======== Exercise inputs

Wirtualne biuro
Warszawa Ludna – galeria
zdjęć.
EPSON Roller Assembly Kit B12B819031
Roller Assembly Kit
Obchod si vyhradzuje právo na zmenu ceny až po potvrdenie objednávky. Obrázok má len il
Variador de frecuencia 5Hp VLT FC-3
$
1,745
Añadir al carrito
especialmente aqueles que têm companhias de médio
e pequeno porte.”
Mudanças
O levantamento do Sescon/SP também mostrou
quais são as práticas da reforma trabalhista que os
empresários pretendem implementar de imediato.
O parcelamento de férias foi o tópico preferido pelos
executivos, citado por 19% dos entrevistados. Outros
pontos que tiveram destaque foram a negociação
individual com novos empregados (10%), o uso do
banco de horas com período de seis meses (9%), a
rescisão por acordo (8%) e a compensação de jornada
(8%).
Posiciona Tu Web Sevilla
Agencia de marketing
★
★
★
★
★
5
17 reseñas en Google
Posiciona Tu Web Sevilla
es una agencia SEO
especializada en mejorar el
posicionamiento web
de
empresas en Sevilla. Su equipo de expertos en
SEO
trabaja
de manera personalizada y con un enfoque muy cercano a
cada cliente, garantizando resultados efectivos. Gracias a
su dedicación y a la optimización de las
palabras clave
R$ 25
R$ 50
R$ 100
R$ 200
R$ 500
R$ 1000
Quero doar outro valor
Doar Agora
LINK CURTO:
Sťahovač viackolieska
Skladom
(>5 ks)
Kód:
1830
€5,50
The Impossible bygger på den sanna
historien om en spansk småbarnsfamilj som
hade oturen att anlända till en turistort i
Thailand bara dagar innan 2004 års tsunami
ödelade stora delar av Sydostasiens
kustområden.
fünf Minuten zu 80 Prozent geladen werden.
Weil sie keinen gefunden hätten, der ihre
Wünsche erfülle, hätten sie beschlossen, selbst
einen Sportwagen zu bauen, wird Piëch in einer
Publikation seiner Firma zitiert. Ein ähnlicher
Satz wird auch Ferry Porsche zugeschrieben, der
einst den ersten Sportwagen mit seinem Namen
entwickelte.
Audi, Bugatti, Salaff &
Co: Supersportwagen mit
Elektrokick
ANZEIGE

================

Return the text of all the records above, line for line and without changing any character.

**Exercise response**
Wirtualne biuro
Warszawa Ludna – galeria
zdjęć.
EPSON Roller Assembly Kit B12B819031
Roller Assembly Kit
Obchod si vyhradzuje právo na zmenu ceny až po potvrdenie objednávky. Obrázok má len il
Variador de frecuencia 5Hp VLT FC-3
$
1,745
Añadir al carrito
especialmente aqueles que têm companhias de médio
e pequeno porte.”
Mudanças
O levantamento do Sescon/SP também mostrou
quais são as práticas da reforma trabalhista que os
empresários pretendem implementar de imediato.
O parcelamento de férias foi o tópico preferido pelos
executivos, citado por 19% dos entrevistados. Outros
pontos que tiveram destaque foram a negociação
individual com novos empregados (10%), o uso do
banco de horas com período de seis meses (9%), a
rescisão por acordo (8%) e a compensação de jornada
(8%).
Posiciona Tu Web Sevilla
Agencia de marketing
★
★
★
★
★
5
17 reseñas en Google
Posiciona Tu Web Sevilla
es una agencia SEO
especializada en mejorar el
posicionamiento web
de
empresas en Sevilla. Su equipo de expertos en
SEO
trabaja
de manera personalizada y con un enfoque muy cercano a
cada cliente, garantizando resultados efectivos. Gracias a
su dedicación y a la optimización de las
palabras clave
R$ 25
R$ 50
R$ 100
R$ 200
R$ 500
R$ 1000
Quero doar outro valor
Doar Agora
LINK CURTO:
Sťahovač viackolieska
Skladom
(>5 ks)
Kód:
1830
€5,50
The Impossible bygger på den sanna
historien om en spansk småbarnsfamilj som
hade oturen att anlända till en turistort i
Thailand bara dagar innan 2004 års tsunami
ödelade stora delar av Sydostasiens
kustområden.
fünf Minuten zu 80 Prozent geladen werden.
Weil sie keinen gefunden hätten, der ihre
Wünsche erfülle, hätten sie beschlossen, selbst
einen Sportwagen zu bauen, wird Piëch in einer
Publikation seiner Firma zitiert. Ein ähnlicher
Satz wird auch Ferry Porsche zugeschrieben, der
einst den ersten Sportwagen mit seinem Namen
entwickelte.
Audi, Bugatti, Salaff &
Co: Supersportwagen mit
Elektrokick
ANZEIGE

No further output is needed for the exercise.